Master Mix Calculations for Barcoding PCR
- A PCR master mix typically consists of:
- Buffer:
- Maintains optimal pH and salt conditions.
- dNTPs:
- Building blocks needed for DNA synthesis.
- MgCl₂:
- Acts as a cofactor for DNA polymerase.
- DNA polymerase:
- Usually Taq polymerase used in PCR.
- Primers:
- Include both forward and reverse primers.
- Template DNA:
- The DNA sample to be amplified.
Important Calculations
- Concentrations to ensure optimal PCR performance, e.g.:
- 0.2 µM for primers
- 200 µM for dNTPs
- 1.5 mM for MgCl₂
Purpose of Special Tagged PCR Primers
- Tags (barcodes or adapters) allow for:
- Multiplexing:
- Pooling multiple samples in one sequencing run.
- Sample tracking:
- Each sequence traced back to its origin.
- Compatibility:
- Adapts for use with various sequencing platforms (e.g., nanopore or Illumina).
Why PCR Products Were Purified Before Sequencing
- Removal of Contaminants:
- This step eliminates primers, nucleotides, enzymes, and salts that may interfere with sequencing chemistry.
- Magnetic beads bind selectively to DNA, leaving contaminants behind.
- Importance of Purification:
- Ensures high-quality reads and reduces sequencing errors.
Good 260/280 Absorbance Ratio
- Ideal ratio of about 1.8 indicates pure DNA.
- Ratios lower than 1.6 suggest protein contamination.
- Ratios higher than 2.0 may indicate RNA contamination.
Nanopore Sequencing
Distinguishing Bases
- The technology operates by:
- Passing DNA through a nanopore embedded in a membrane.
- Each nucleotide (A, T, G, C) causes a distinct disruption in ionic current.
- The sequencer measures these changes in ionic current in real-time.

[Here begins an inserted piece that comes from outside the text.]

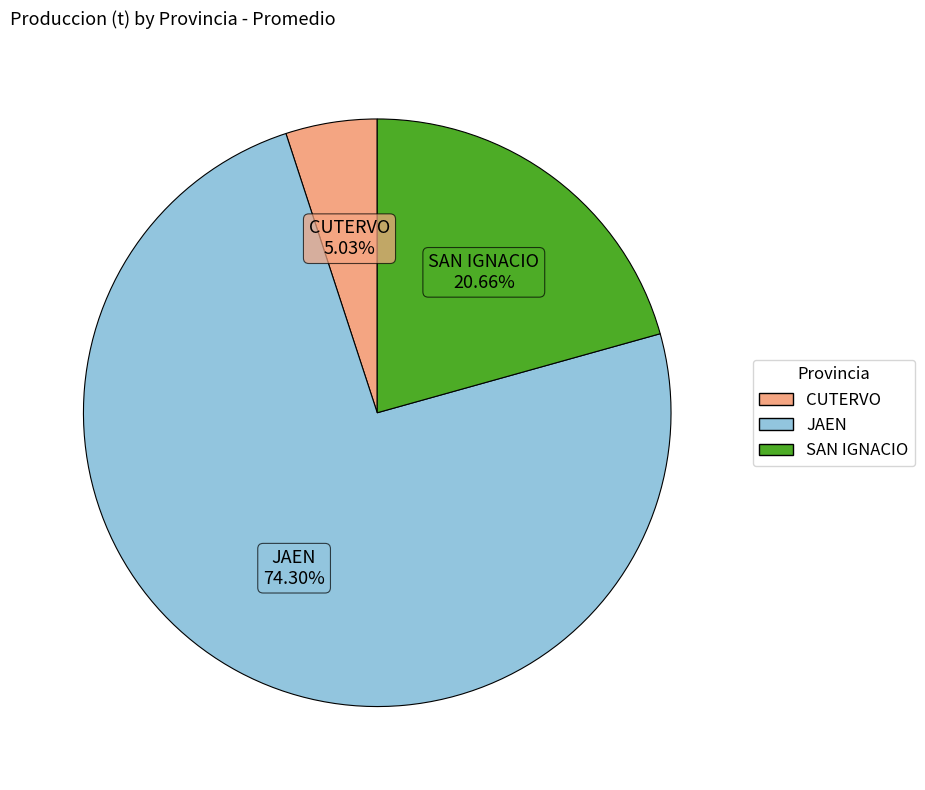

To the nearest percent, what is the average slice percentage?

33%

- Machine learning algorithms, known as “basecallers,” translate the current patterns into nucleotide sequences.
BLAST Search
Interpreting BLAST Results
- Species and gene name:
- Identifies the closest match in the database.
- % Query Coverage:
- Indicates how much of the queried sequence aligns with the database sequence. A higher percentage indicates a better match.
- E-value:
- Represents the probability that the match occurred by chance. Lower values (close to zero) indicate higher significance.
- % Identity:
- Illustrates how similar the queried sequence is to the database sequence. A higher percentage signifies a stronger match.

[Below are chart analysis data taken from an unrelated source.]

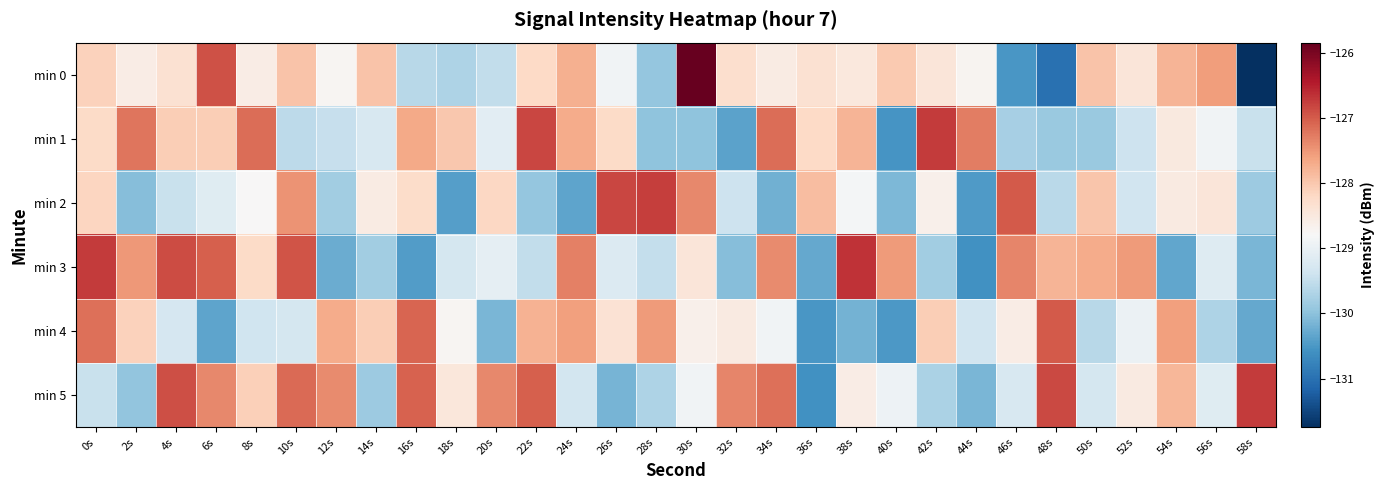

Reading left to right, transcribe all the data shown in this chart.

min 0: 0s=-128.1	2s=-128.6	4s=-128.3	6s=-126.9	8s=-128.6	10s=-128.0	12s=-128.7	14s=-127.9	16s=-129.6	18s=-129.7	20s=-129.5	22s=-128.2	24s=-127.7	26s=-128.9	28s=-129.9	30s=-125.8	32s=-128.3	34s=-128.6	36s=-128.3	38s=-128.5	40s=-128.0	42s=-128.4	44s=-128.7	46s=-130.5	48s=-131.0	50s=-128.0	52s=-128.4	54s=-127.8	56s=-127.6	58s=-131.7
min 1: 0s=-128.2	2s=-127.2	4s=-128.1	6s=-128.1	8s=-127.1	10s=-129.6	12s=-129.5	14s=-129.3	16s=-127.7	18s=-128.0	20s=-129.1	22s=-126.8	24s=-127.7	26s=-128.2	28s=-130.0	30s=-130.0	32s=-130.4	34s=-127.1	36s=-128.2	38s=-127.8	40s=-130.5	42s=-126.7	44s=-127.3	46s=-129.8	48s=-129.9	50s=-129.9	52s=-129.4	54s=-128.5	56s=-128.9	58s=-129.4
min 2: 0s=-128.2	2s=-130.1	4s=-129.4	6s=-129.1	8s=-128.8	10s=-127.5	12s=-129.8	14s=-128.6	16s=-128.2	18s=-130.4	20s=-128.2	22s=-129.9	24s=-130.4	26s=-126.8	28s=-126.8	30s=-127.4	32s=-129.4	34s=-130.2	36s=-127.9	38s=-128.9	40s=-130.1	42s=-128.6	44s=-130.5	46s=-127.0	48s=-129.6	50s=-128.0	52s=-129.4	54s=-128.5	56s=-128.4	58s=-129.9
min 3: 0s=-126.7	2s=-127.5	4s=-126.9	6s=-127.0	8s=-128.2	10s=-126.9	12s=-130.3	14s=-129.8	16s=-130.4	18s=-129.3	20s=-129.1	22s=-129.5	24s=-127.3	26s=-129.2	28s=-129.5	30s=-128.4	32s=-130.0	34s=-127.4	36s=-130.3	38s=-126.7	40s=-127.5	42s=-129.8	44s=-130.6	46s=-127.4	48s=-127.8	50s=-127.7	52s=-127.5	54s=-130.3	56s=-129.2	58s=-130.1
min 4: 0s=-127.2	2s=-128.1	4s=-129.3	6s=-130.4	8s=-129.4	10s=-129.3	12s=-127.7	14s=-128.1	16s=-127.1	18s=-128.7	20s=-130.1	22s=-127.8	24s=-127.6	26s=-128.4	28s=-127.5	30s=-128.6	32s=-128.5	34s=-128.9	36s=-130.5	38s=-130.2	40s=-130.5	42s=-128.1	44s=-129.4	46s=-128.6	48s=-127.0	50s=-129.6	52s=-129.0	54s=-127.6	56s=-129.7	58s=-130.3
min 5: 0s=-129.5	2s=-130.0	4s=-126.9	6s=-127.4	8s=-128.1	10s=-127.1	12s=-127.4	14s=-129.9	16s=-127.0	18s=-128.5	20s=-127.4	22s=-127.0	24s=-129.3	26s=-130.2	28s=-129.7	30s=-128.9	32s=-127.3	34s=-127.2	36s=-130.6	38s=-128.6	40s=-128.9	42s=-129.7	44s=-130.1	46s=-129.3	48s=-126.8	50s=-129.3	52s=-128.5	54s=-127.8	56s=-129.2	58s=-126.7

Using BLAST to Identify Organisms
- To confidently assign your sequence to a species, one should:
- Look for high query coverage (>90%).
- Aim for low E-values (<1e-5).
- Seek high identity (>95%).
- If multiple species show similar matches, consider additional factors such as ecological context or sequence length to refine the identification.

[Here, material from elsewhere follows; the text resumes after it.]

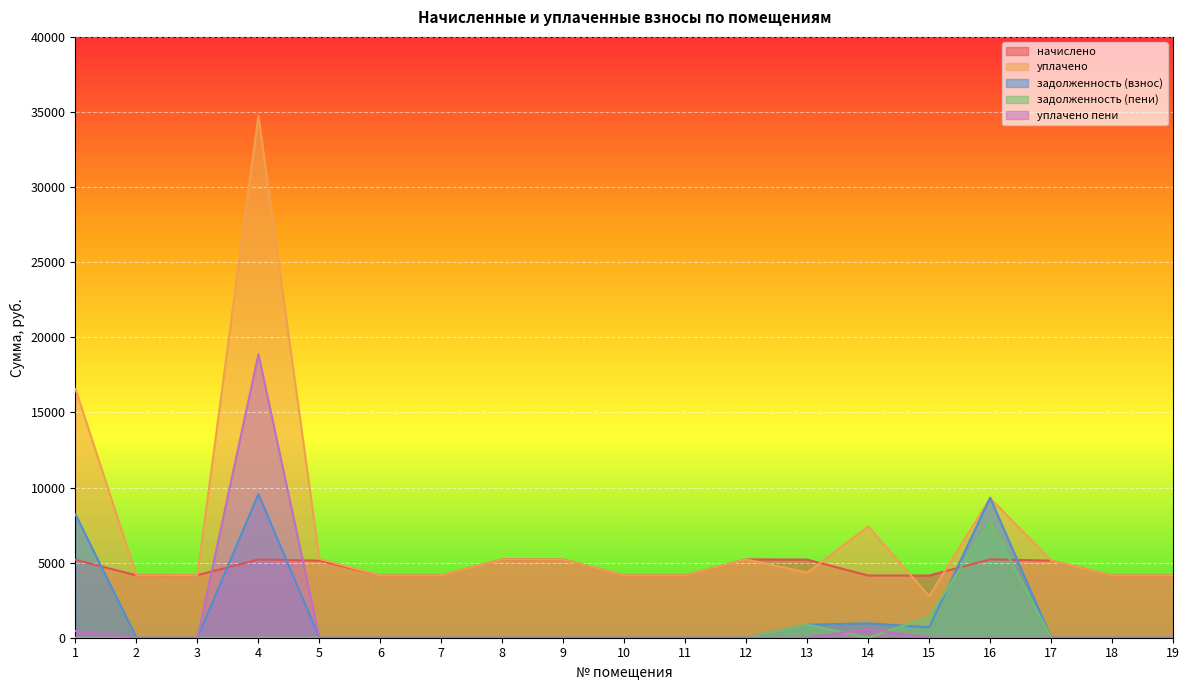

Is it true that уплачено equals 1317.9 at 7?

False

Summary of DNA Barcoding Process
- In short, DNA barcoding employs standardized gene regions (such as COI) that are amplified via PCR with tagged primers, purified for sequencing, and analyzed using BLAST for species identification. Nanopore sequencing identifies bases through electrical signals, and the purity of DNA is confirmed using absorbance ratios.